--- RECORDS PROVIDED ---

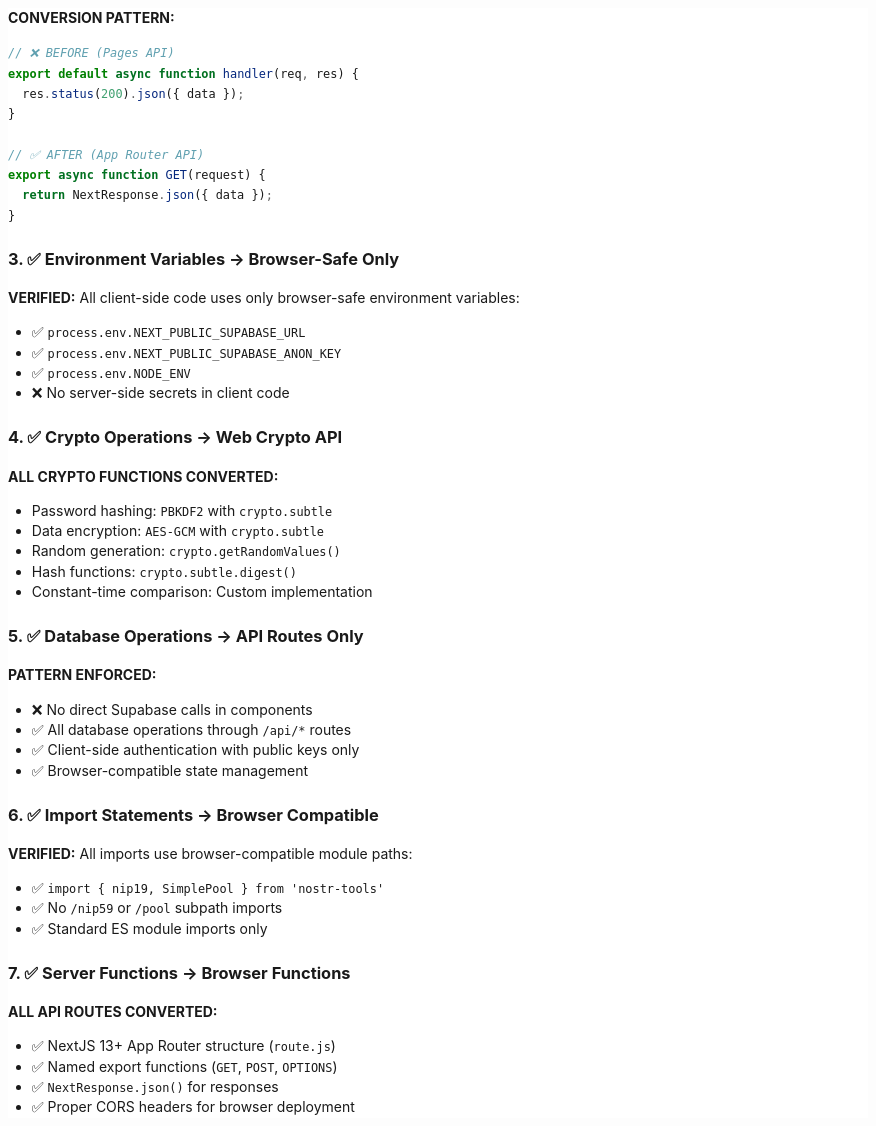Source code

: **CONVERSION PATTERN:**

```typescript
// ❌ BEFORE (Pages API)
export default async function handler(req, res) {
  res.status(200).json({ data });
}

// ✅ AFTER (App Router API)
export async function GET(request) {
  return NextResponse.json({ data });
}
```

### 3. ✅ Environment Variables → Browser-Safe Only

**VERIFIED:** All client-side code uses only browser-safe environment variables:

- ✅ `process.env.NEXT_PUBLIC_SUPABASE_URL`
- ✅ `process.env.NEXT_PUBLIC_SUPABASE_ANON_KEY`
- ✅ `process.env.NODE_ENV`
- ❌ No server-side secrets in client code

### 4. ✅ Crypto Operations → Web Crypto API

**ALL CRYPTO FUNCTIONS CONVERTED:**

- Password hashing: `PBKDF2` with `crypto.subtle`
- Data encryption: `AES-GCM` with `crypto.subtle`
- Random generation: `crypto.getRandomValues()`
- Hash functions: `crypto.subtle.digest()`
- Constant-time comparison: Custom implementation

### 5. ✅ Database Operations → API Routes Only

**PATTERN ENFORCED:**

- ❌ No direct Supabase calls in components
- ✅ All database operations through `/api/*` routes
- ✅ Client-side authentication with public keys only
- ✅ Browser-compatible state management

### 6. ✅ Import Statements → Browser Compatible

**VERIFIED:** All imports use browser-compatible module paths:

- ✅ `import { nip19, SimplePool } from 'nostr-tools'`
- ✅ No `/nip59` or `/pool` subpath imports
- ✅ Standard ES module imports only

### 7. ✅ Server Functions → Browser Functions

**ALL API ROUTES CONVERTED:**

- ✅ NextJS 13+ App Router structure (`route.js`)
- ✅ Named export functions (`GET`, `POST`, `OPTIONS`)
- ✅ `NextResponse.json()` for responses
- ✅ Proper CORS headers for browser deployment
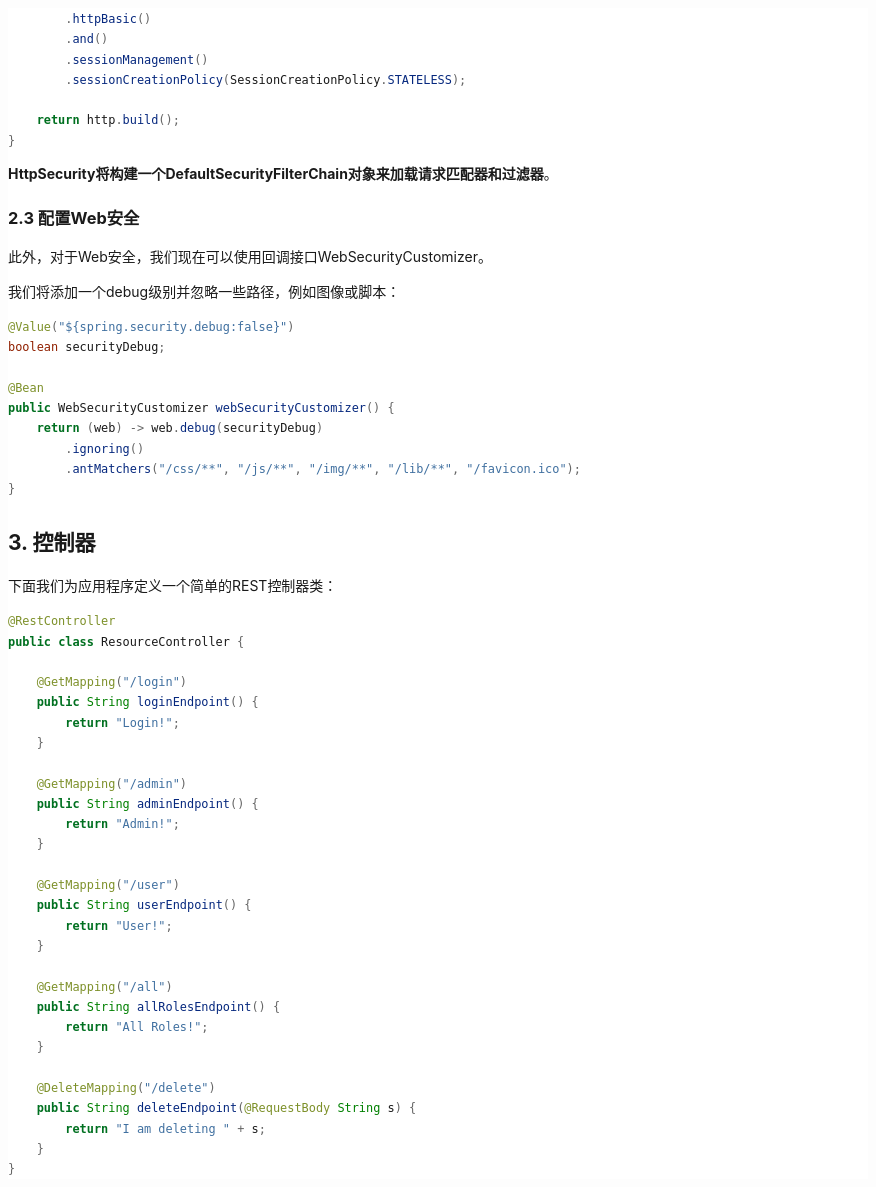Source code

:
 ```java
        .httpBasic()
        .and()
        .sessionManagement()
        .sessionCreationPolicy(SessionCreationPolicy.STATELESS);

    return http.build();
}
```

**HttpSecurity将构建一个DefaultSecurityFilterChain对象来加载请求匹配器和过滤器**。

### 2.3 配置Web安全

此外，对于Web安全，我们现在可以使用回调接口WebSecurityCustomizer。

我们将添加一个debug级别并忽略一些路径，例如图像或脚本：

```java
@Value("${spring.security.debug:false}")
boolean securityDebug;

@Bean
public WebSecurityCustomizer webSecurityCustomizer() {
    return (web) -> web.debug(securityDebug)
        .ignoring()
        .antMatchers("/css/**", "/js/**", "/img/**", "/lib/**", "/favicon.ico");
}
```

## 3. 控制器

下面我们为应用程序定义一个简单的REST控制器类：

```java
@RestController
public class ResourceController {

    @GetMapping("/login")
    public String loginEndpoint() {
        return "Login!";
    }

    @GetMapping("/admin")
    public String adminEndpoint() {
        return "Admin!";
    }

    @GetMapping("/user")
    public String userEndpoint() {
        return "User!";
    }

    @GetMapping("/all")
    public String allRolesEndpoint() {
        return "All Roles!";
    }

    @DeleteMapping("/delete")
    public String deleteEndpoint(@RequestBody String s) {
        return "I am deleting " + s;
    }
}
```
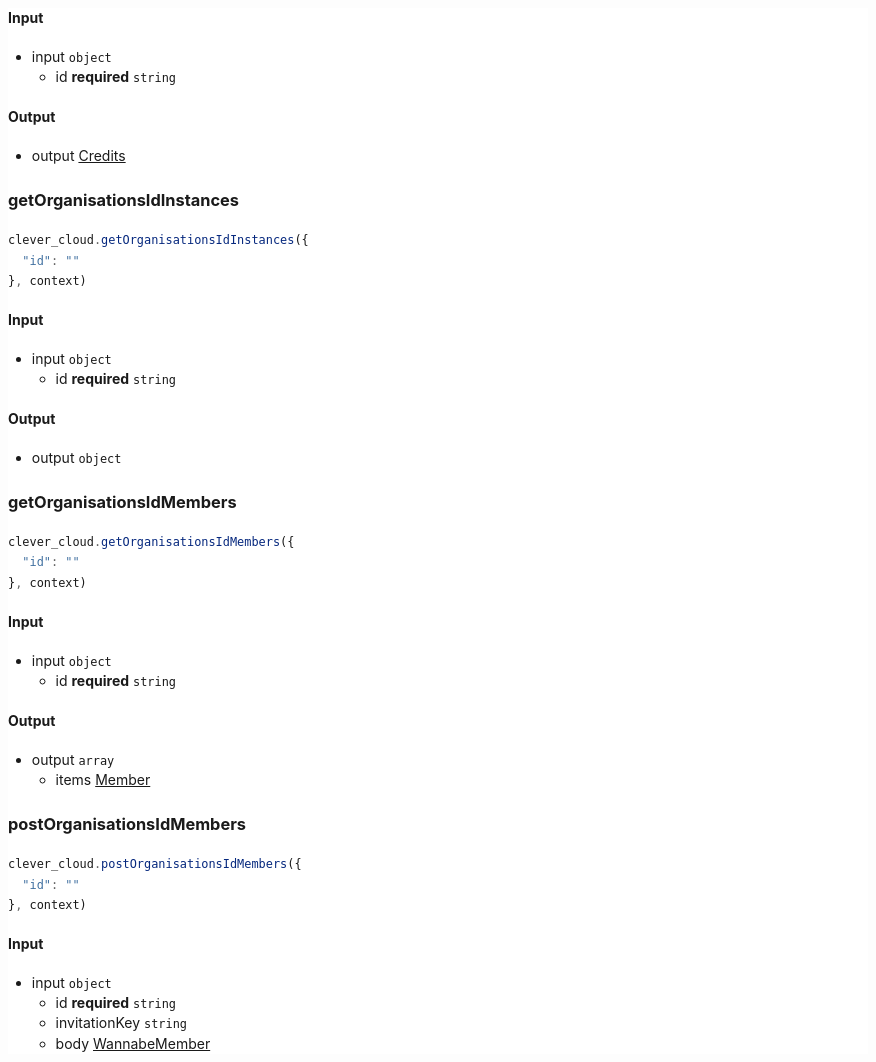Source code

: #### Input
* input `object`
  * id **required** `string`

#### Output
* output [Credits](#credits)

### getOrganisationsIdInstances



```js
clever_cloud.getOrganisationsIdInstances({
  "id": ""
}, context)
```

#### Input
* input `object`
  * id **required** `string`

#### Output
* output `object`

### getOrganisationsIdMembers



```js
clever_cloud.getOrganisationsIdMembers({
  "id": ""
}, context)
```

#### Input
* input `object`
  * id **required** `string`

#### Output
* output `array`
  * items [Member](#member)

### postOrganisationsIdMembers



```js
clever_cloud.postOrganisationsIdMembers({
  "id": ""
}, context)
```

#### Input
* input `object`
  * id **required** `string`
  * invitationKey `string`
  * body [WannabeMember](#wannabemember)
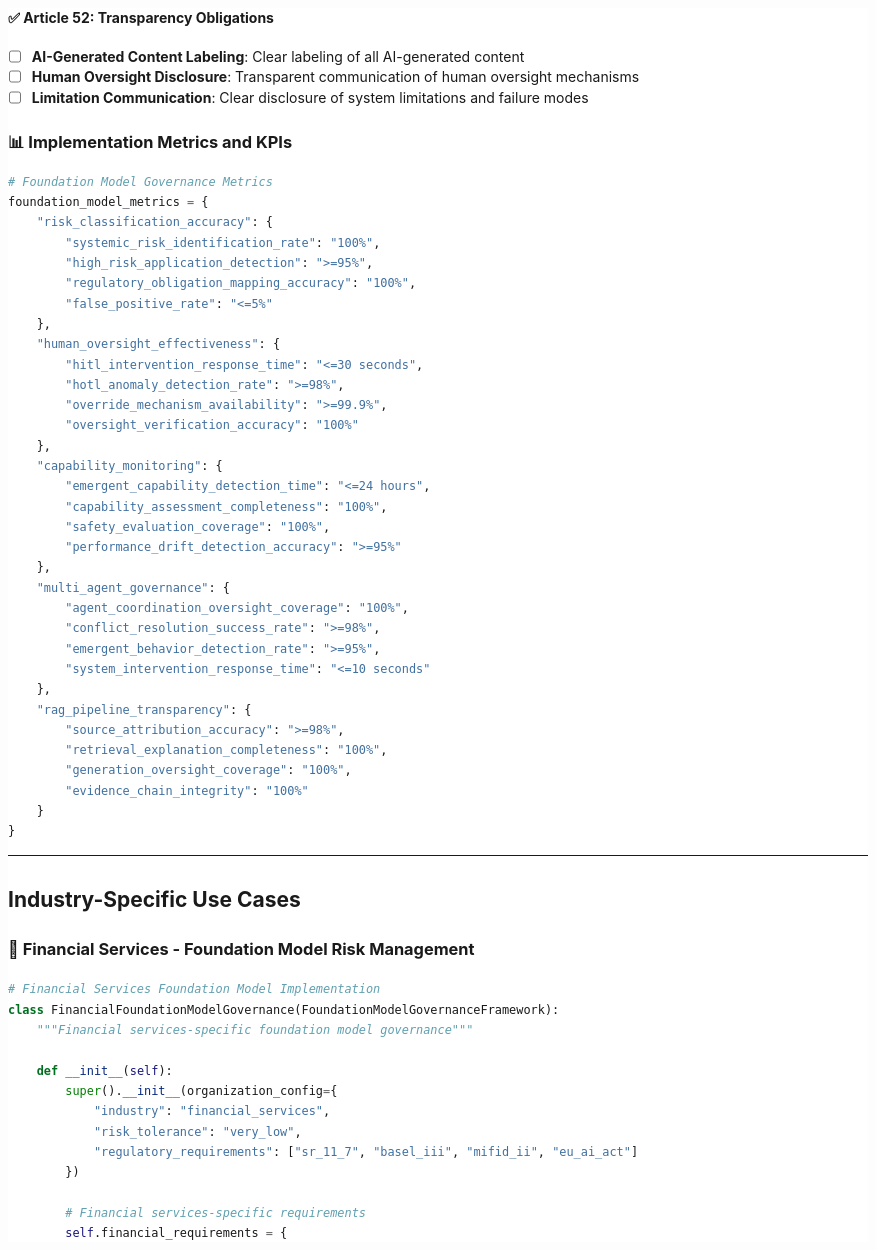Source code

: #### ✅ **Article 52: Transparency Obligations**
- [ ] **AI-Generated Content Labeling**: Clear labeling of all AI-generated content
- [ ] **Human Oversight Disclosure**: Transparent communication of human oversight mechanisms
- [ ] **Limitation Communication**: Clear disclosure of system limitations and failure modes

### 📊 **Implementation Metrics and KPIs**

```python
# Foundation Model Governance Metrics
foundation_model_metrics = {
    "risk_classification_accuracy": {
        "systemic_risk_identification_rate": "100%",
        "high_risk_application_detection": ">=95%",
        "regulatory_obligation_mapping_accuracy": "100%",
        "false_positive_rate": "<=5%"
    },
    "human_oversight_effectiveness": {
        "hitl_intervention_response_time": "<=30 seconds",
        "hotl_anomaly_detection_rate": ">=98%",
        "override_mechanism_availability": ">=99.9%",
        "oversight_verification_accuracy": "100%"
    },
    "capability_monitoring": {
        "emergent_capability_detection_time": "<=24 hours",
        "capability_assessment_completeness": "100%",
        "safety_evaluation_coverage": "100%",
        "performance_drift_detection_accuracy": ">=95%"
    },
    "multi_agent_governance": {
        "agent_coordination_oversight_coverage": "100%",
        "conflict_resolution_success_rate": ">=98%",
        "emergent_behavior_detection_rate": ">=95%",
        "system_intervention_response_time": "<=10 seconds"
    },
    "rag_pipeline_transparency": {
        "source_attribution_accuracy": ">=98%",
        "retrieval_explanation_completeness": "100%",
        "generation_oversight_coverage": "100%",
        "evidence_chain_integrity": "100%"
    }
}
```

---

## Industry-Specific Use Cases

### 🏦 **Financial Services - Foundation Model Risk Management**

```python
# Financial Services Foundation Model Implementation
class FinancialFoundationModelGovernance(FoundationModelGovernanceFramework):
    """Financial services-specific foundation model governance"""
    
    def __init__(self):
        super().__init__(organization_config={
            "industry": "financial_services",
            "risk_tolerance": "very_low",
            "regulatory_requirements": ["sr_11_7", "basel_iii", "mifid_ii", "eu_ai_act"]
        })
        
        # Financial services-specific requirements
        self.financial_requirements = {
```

--- INSTRUCTIONS TO FOLLOW ---
Write out each line of the data that holds the string "export".

--- EXERCISE SOLUTION ---
export default async function handler(req, res) {
export async function GET(request) {
- ✅ Named export functions (`GET`, `POST`, `OPTIONS`)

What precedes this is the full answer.